Journal (Eugène Delacroix)/20 mai 1854

Texte établi par Paul Flat, René PiotPlon (tome 2p. 353-355).

20 mai. — Parti à Augerville avec Berryer, Batta[1] et M. Hennequin[2]. Parti triste ; je redeviens jeune pour mes tristesses à propos de tout. L’état de la santé y était pour quelque chose. Enchanté du voyage, surtout à partir d’Étampes ; nous nous sommes mis là en voiture, et nous avons fait nos sept à huit lieues, comme autrefois, au petit trot à travers une campagne un peu poudreuse, grâce à la grande chaleur, mais de cette vraie campagne, qu’on ne trouve pas aux environs de Paris ; cela m’a rappelé de jeunes années et de bons moments : le Berry, la Touraine sont ainsi.

L’arrivée charmante : c’est un séjour arrangé par lui, plein de vieilles choses que j’adore. Je ne connais pas d’impression plus délicieuse que celle d’une vieille maison de campagne ; on ne trouve plus dans les villes la trace des vieilles mœurs : les vieux portraits, les vieilles boiseries, les tourelles, les toits pointus, tout plaît à l’imagination et au cœur, jusqu’à l’odeur qu’on respire dans ces anciennes maisons. On trouve là reléguées de ces images qui ont amusé notre enfance et qui étaient nouvelles alors. Il y a ici une chambre dont les peintures à la détrempe existent encore, qui a été habitée par le grand Condé. Ces peintures sont d’une fraîcheur étonnante ; les dorures rehaussées n’ont point souffert.

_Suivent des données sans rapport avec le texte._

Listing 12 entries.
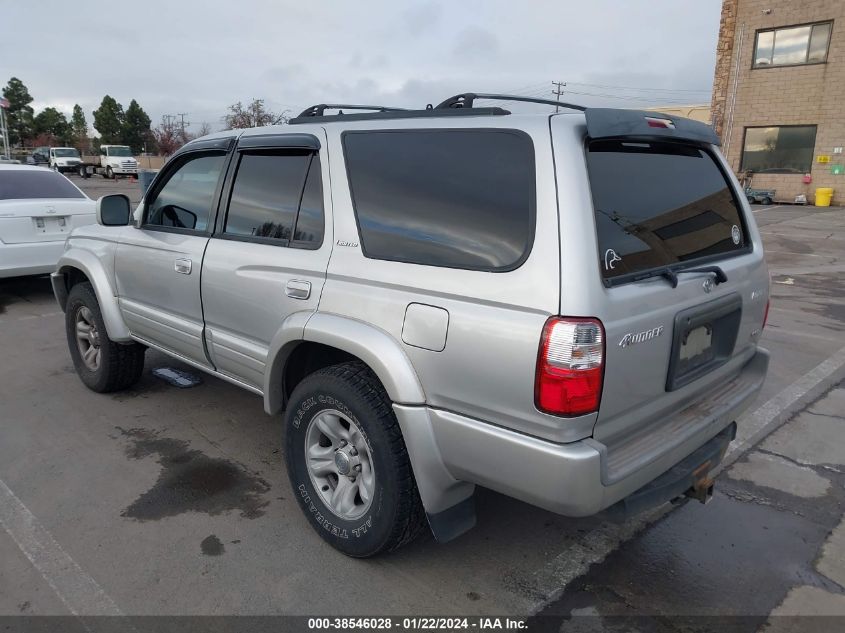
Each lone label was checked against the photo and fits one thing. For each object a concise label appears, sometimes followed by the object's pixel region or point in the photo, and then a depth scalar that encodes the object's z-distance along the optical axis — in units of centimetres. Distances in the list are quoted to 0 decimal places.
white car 736
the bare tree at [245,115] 4444
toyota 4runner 213
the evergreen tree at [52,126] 7369
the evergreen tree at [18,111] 7194
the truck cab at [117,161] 4297
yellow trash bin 2567
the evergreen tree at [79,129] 7508
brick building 2538
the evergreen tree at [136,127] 7281
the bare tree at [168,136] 6962
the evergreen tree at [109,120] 7112
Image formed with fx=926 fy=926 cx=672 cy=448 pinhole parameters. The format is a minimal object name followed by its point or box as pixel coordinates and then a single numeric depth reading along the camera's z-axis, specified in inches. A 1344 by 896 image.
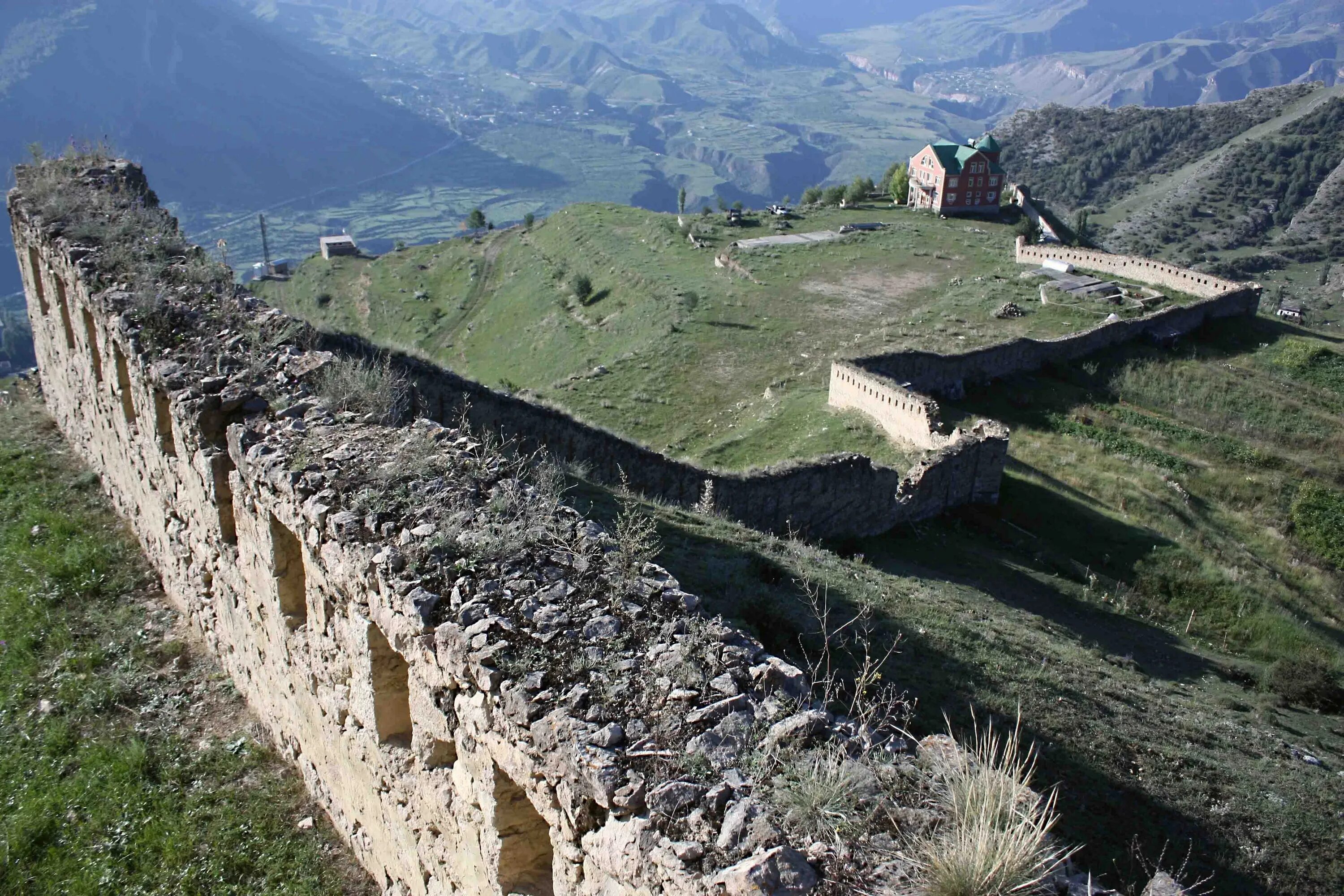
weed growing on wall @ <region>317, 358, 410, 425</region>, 302.0
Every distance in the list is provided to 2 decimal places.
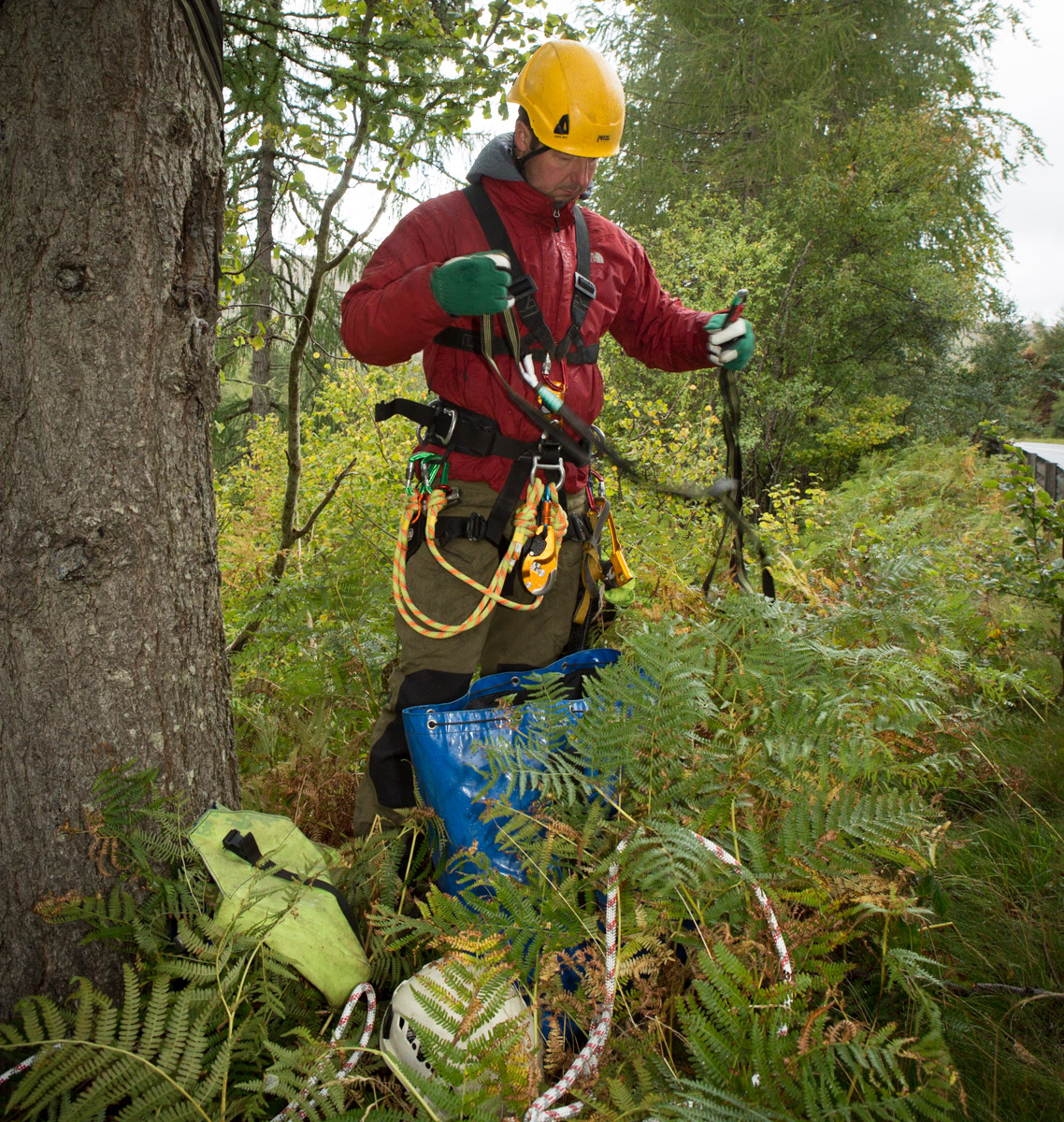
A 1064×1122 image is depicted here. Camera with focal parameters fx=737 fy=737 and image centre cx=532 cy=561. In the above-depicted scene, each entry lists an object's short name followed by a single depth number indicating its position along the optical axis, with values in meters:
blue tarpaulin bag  2.04
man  2.38
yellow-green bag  1.75
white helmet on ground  1.36
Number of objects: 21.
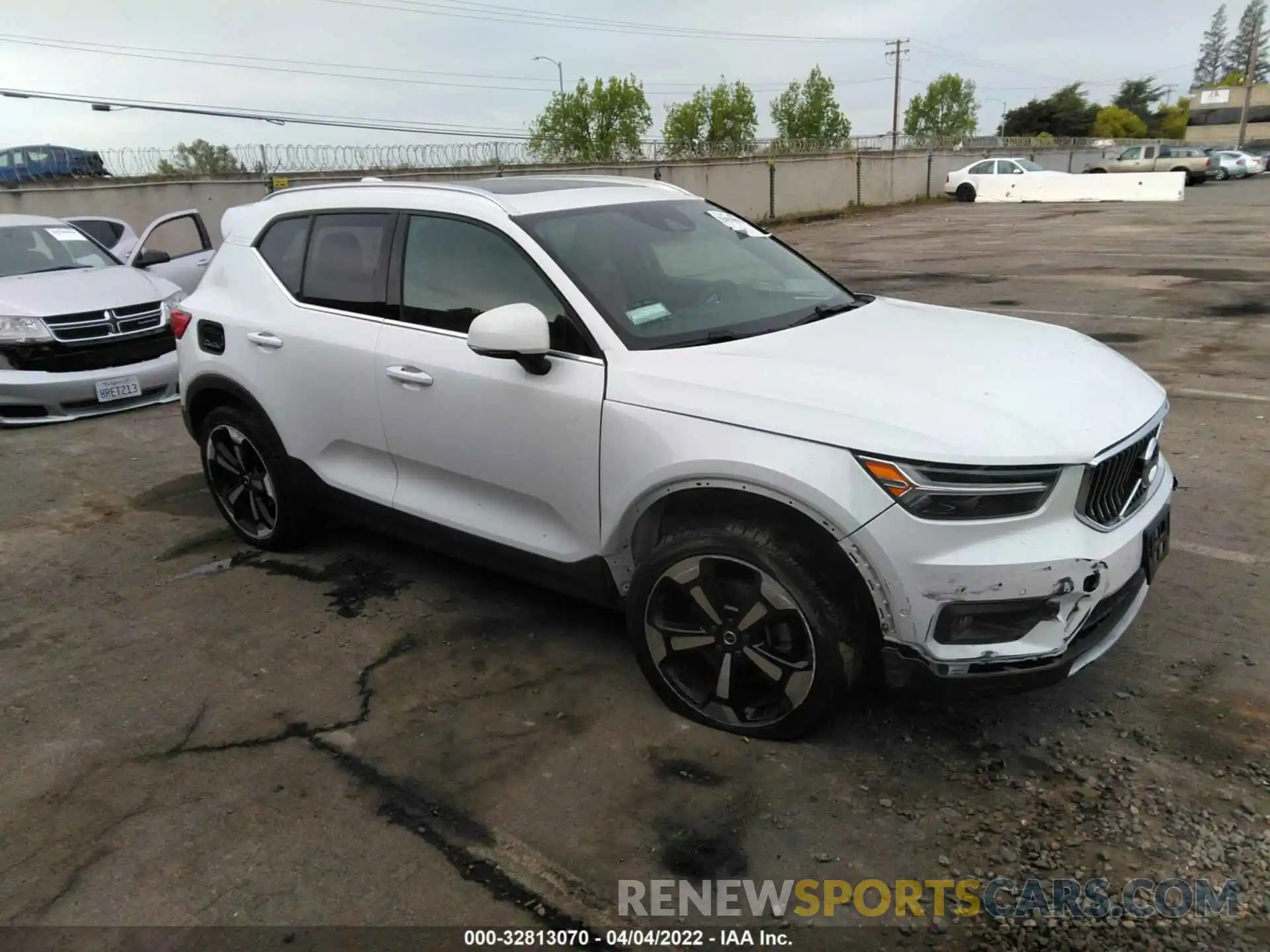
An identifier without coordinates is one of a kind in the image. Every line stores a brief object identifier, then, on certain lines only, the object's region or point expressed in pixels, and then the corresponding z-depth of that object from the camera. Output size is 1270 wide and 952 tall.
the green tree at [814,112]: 76.88
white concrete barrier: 31.59
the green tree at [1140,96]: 96.88
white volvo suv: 2.70
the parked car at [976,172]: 34.28
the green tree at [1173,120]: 84.62
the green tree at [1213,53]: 134.12
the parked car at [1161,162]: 40.06
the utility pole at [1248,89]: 70.00
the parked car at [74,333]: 7.76
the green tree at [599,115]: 65.25
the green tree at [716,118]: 70.81
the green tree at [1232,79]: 111.79
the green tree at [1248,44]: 109.31
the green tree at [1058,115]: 77.50
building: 78.56
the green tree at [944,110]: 103.19
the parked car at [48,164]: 18.41
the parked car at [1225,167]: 44.69
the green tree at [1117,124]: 76.62
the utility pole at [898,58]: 73.62
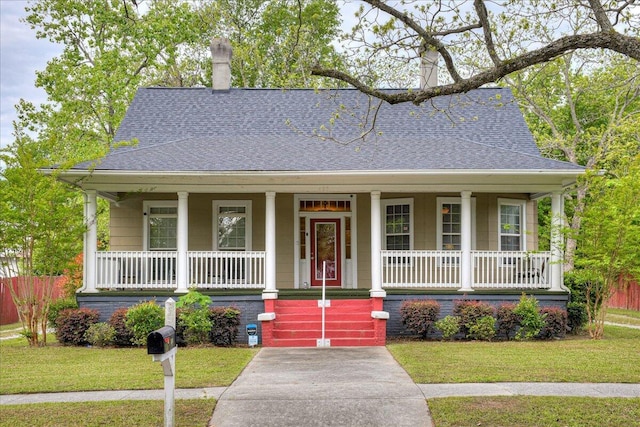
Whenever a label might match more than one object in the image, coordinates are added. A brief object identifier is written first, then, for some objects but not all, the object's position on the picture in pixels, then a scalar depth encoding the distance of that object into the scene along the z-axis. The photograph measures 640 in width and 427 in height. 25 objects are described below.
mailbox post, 6.17
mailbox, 6.14
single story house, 14.12
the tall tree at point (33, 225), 13.17
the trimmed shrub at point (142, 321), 13.13
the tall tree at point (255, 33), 29.89
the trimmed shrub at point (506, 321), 13.89
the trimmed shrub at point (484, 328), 13.68
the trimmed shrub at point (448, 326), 13.62
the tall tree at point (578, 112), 24.38
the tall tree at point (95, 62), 25.56
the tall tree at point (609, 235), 13.39
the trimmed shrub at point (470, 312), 13.84
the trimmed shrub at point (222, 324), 13.41
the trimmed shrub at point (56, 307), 14.55
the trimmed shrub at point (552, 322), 13.91
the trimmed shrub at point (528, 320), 13.76
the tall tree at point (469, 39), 6.64
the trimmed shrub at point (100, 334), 13.30
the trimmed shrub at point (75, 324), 13.68
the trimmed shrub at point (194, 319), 13.13
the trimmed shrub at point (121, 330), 13.36
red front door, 16.88
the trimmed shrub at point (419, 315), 13.73
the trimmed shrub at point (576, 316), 15.06
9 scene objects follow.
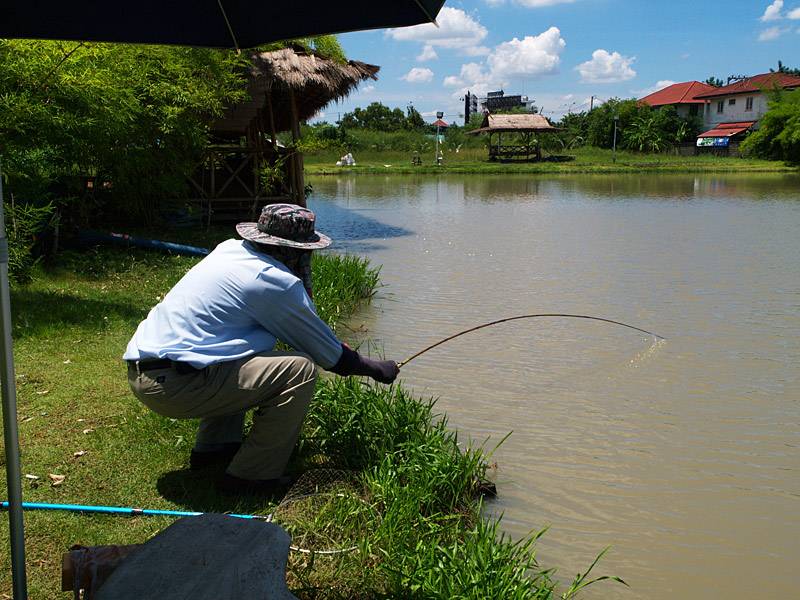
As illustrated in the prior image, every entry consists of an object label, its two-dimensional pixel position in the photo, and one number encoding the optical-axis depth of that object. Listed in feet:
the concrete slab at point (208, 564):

Berryer, qui est la bonté et la facilité mêmes, nous a promenés partout. Il a un vivier dans son parc et de l’eau partout ; étables magnifiques avec un taureau superbe. Il faut absolument être loin de Paris pour trouver cela ; je n’ai pas une de ces émotions-là à Champrosay.

Le soir, nous nous sommes mis tous les quatre au coin du feu. Berryer nous contait qu’il était à la première représentation de la Vestale, avec des bottes à revers de soixante-douze francs : c’était alors le dernier goût. Ces malheureuses bottes étaient si étroites que, n’y pouvant tenir et ne goûtant pas du tout la musique, il demanda à des voisins un canif pour les fendre et se mettre à l’aise. Désaugiers était derrière lui ; il lui dit : « Monsieur, vous devez être content de votre cordonnier ; il vous sert (serre) bien. »

  1. Alexandre Batta, célèbre violoncelliste, qui pendant vingt ans a donné un grand nombre de concerts, suivis avec beaucoup d’intérêt par les amateurs.
  2. Amédée Hennequin était le fils d’un avocat célèbre, ami de Berryer. À ce titre, il faisait partie du groupe des intimes d’Augerville Dans ses Souvenirs, Mme Jaubert le mentionne assez brièvement.